Every day I was going to be living in Spanish. Getting my morning coffee, buying tacos, hanging out with people, going on dates.
The power of immersion was going to be unstoppable.
Spanish was going to be absorbed into my brain unconsciously. Without putting in any effort, I was going to be fluent and talking to all the locals.
I had crushed 2 levels of Duolingo and already knew how to say “gato” and “perro”. This shit was going to be easy.
The minute I got off the airplane, reality started to kick my ego in the balls.
As I entered Mexican immigration, I realized I couldn’t understand the form I needed to complete to enter the country. I spent several uncomfortable minutes translating all the fields and entering my information.
Once I was past immigration, I went to the ATM for cash, only to realize nothing on the screen made any sense. After repeated attempts with no luck, I gave up.
After trying to communicate unsuccessfully with several taxi companies, I eventually found an uber and made it to my Airbnb. Immersion hit hard on the first day.
The Next Several Months
As I entered my new life in Mexico City, the language issues continued.
While people understood I wanted to crush tacos and tequila, me understanding how much they wanted me to pay was a challenge.

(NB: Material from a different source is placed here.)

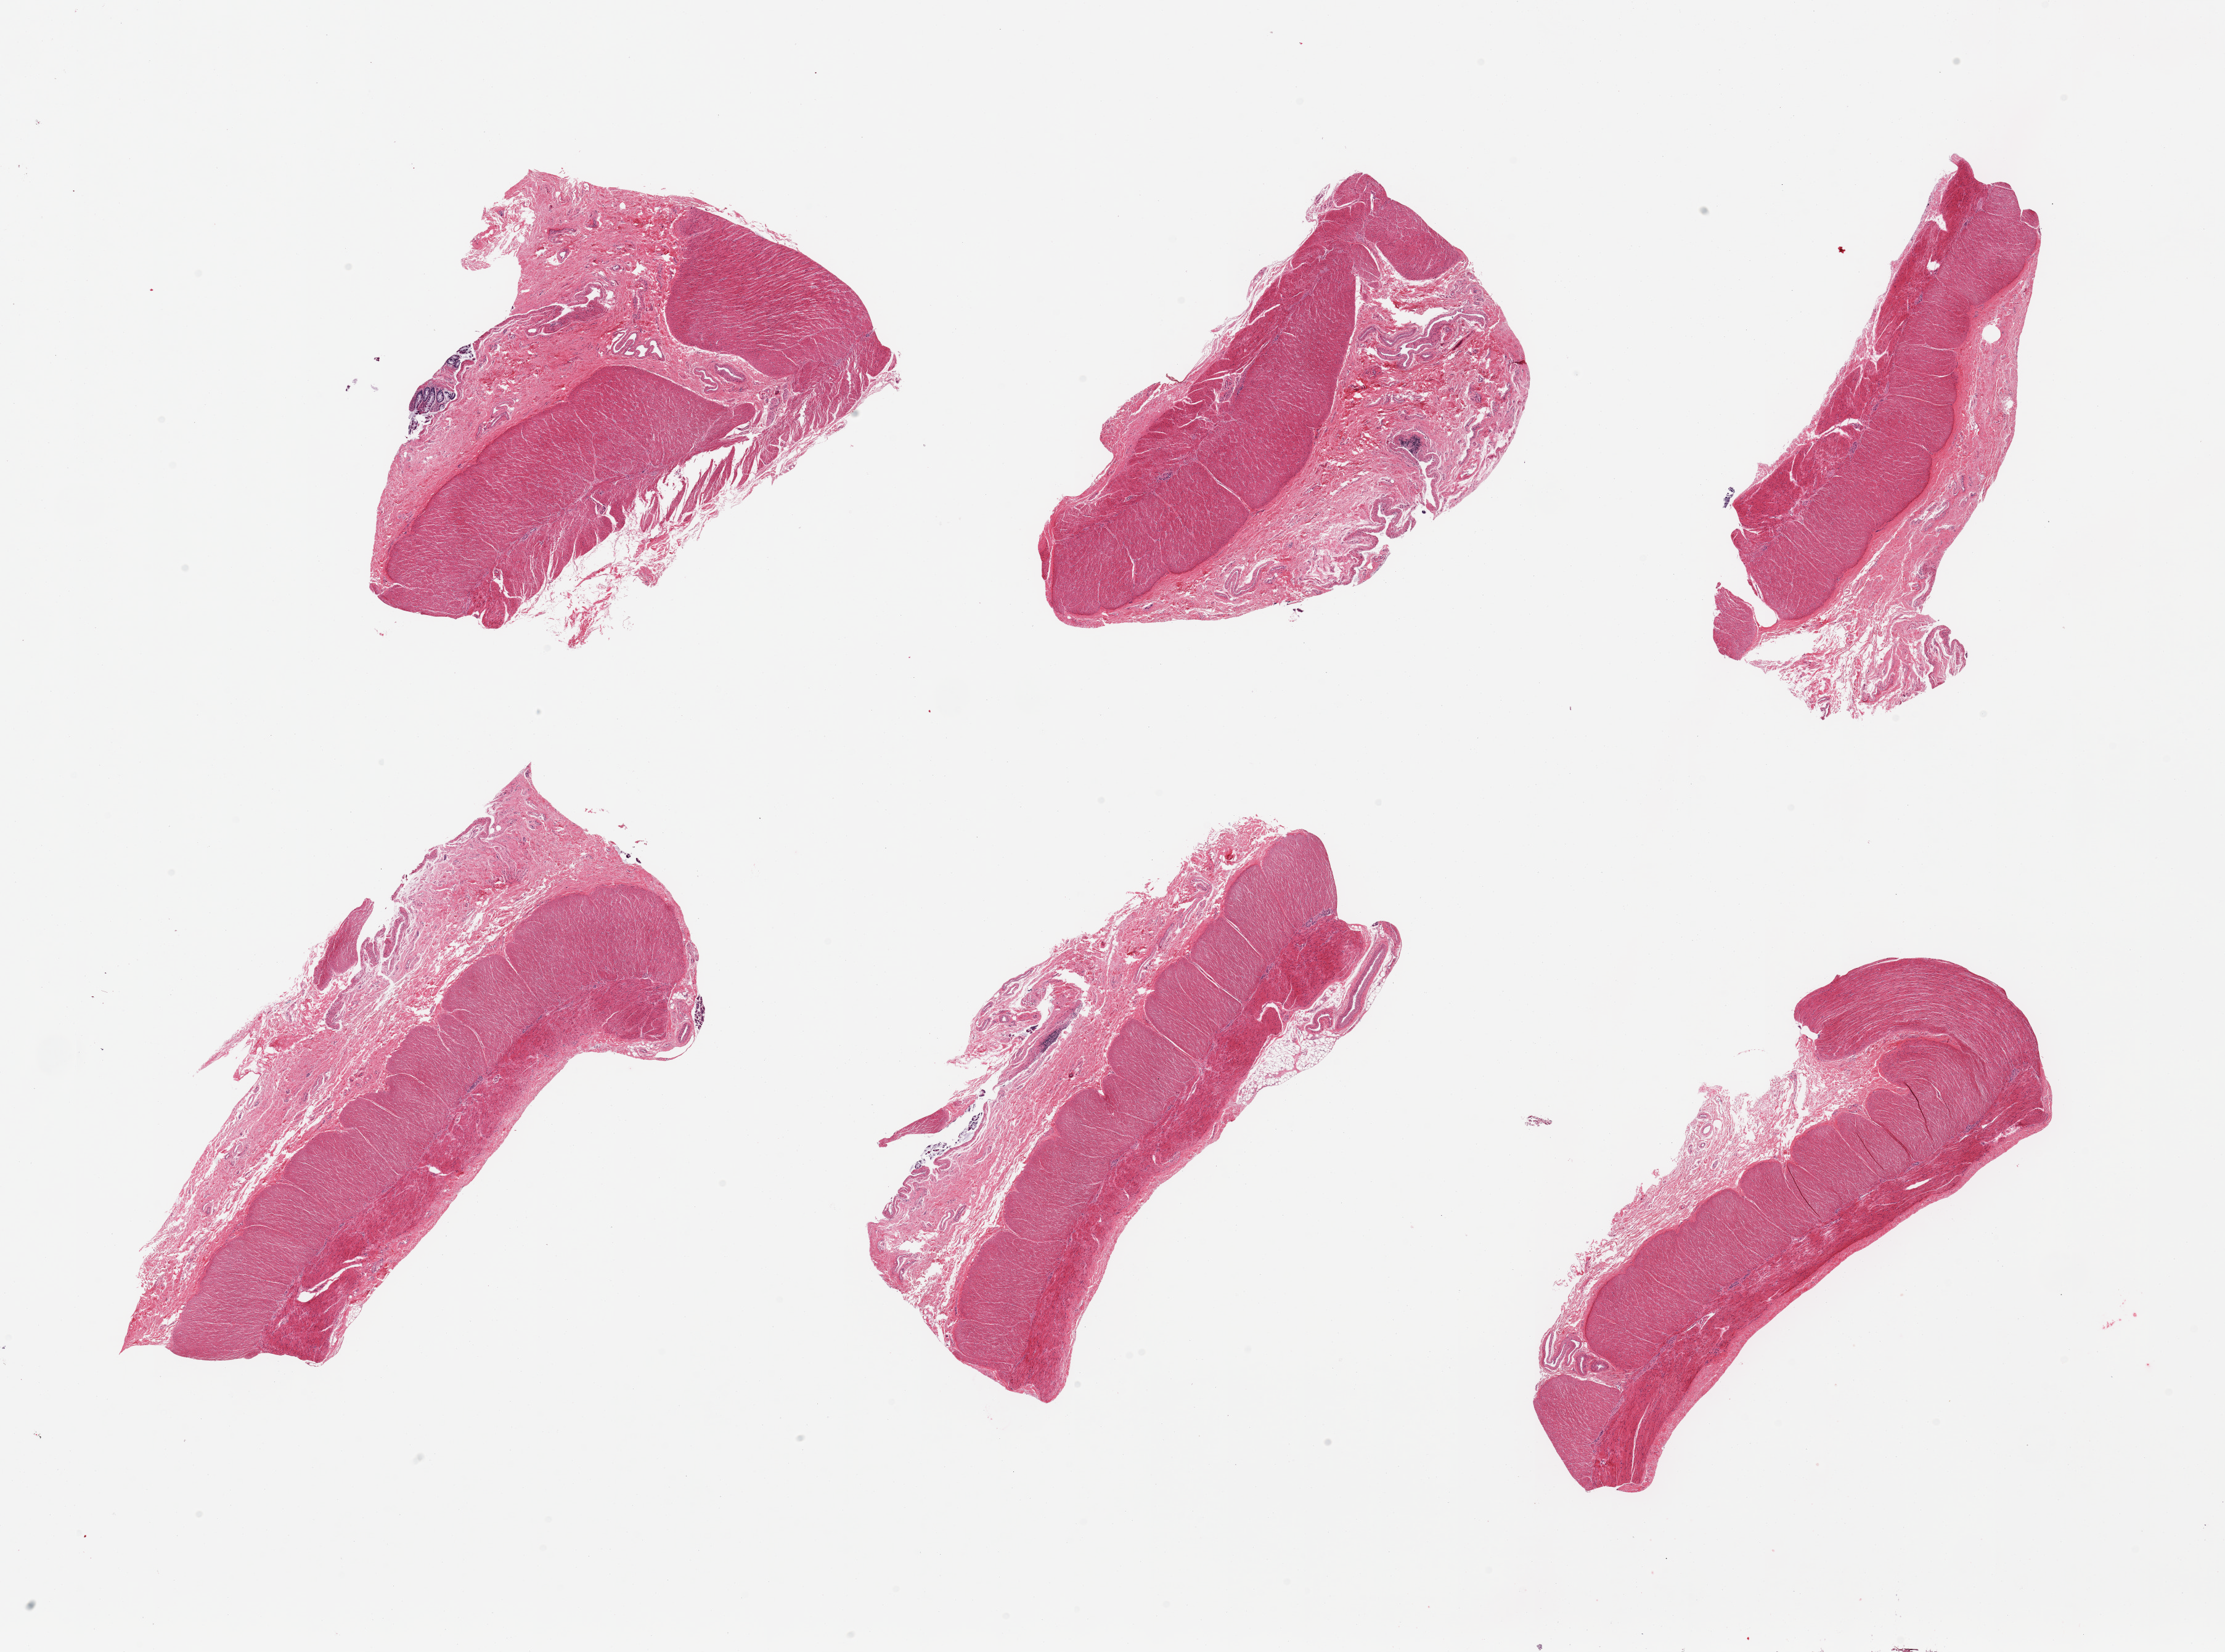
Haematoxylin and eosin whole-slide image, whole scanned area (about 28.5 x 21.2 mm, from a 20x scan) shown as a low-resolution overview; PAXgene-fixed, paraffin-embedded tissue; section of sigmoid colon (target tissue); tissue donor sample. Male donor.
* pathologist's review note for this sample: 6 pieces, all target muscularis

I could only count up to 10, so anything that cost more than that was an adventure. My way of dealing with this was opening up the calculator on my phone and saying “cuanto?” (how much).
While I got better with numbers from all the practice, it was a struggle for awhile.
Socializing wasn’t any easier. “Hola” and “como estas” didn’t lead to deep, interesting conversations about cool shit. While people were friendly and engaging, there was an invisible wall of Spanish between us limiting our interactions.
I was learning a lot of vocabulary and phrases from daily life but I wasn’t getting much better with my conversational skills. I didn’t understand most things people were saying to me and people usually had no idea what I was saying.
The humble side of me kicked in, “shit I have so much respect for people who go to the US and learn English”.
After several months of this, I started to feel kind of sad. I felt very limited in the fact I could only hang out with people who knew English or slowly chat with people in Google Translate.
I desired the freedom to be able to communicate and handle all situations completely in Spanish. Being able to get those deeper connections with the locals.
And let’s not lie here, meeting more women was another source of inspiration.
My motivation was at an all time high.
The Turning Point
After 6 months of living in Mexico City, I moved to Guadalajara (Mexico’s 2nd largest city) for a new experience.
At this point in my Spanish journey, my numbers were pretty good, I knew Mexican slang, and ordering food and other basic tasks was pretty easy.
I knew enough phrases to follow a conversational “script” but if anything deviated from the script, I was fucked.
Within a few days of arriving was the point where I decided it was time to stop the pain and start proactively trying to get help.
I did some research and found a highly rated school not far from my Airbnb.
After taking a visit to the school, I got the breakdown. It was 5 days per week, 3 hours per day. Damn, this was a fucking commitment. I would basically be doing this course in the morning every day before work.
It was time to go all-in and figure out this Spanish thing.
Putting in the work
As I started putting in the work and learning the fundamentals of the language, cool shit started happening.
I was able to take what I learned from the class each day and immediately implement it into conversations when ordering food, going out for drinks, meeting girls, and doing my other social activities.
When people talked to me, I knew what they were saying. And pretty soon, I was having decent conversations about pretty much anything.
Working my ass off was really paying off.
After several more months of studying, it was time to leave Guadalajara. I was amazed by the progress.
Translating Spanish words in my head was no longer happening, I just thought in Spanish when I was speaking Spanish.
My conversations were organic and flowed naturally without a script.
I even caught myself from time to time reacting to things with Mexican slang by accident.
While I obviously wasn’t fluent or anywhere close to it, I had enough skills to connect with people and to handle all my daily activities. What else did I really need.
I’ve continued to improve my Spanish skills whenever I have the time and motivation. Between Peru, Colombia, and Uruguay I’ve done another 10 months of studying over several years.
While I have to make adjustments every time I go to a new country because of the new accents and slang, my skills are good enough that the learning curve is minimal for the new country. I no longer feel overwhelmed and stressed about the situation.
I haven’t needed to use my translator for years, other than for random words. If I don’t know what something means I just ask.
Overall, my Spanish is pretty good these days. While I have days where I can’t speak as smoothly as others, my floor is high enough that I’m able to communicate without much effort even on my bad days. I’m still not “fluent” but I’m ok with where I’m at.
While it’s true that immersion did help me learn Spanish, it wasn’t in the way I was expecting.
Once I stopped being a lazy fuck and started dedicating my time to learning the fundamentals of the language, my skills improved incredibly fast because I was in an environment where I could practice 24 hours a day and had the tools to actually practice with.
A couple months of dedication was all I really needed. It’s been a process but putting the work in has been completely worth it. Life is so much better when you can talk to people.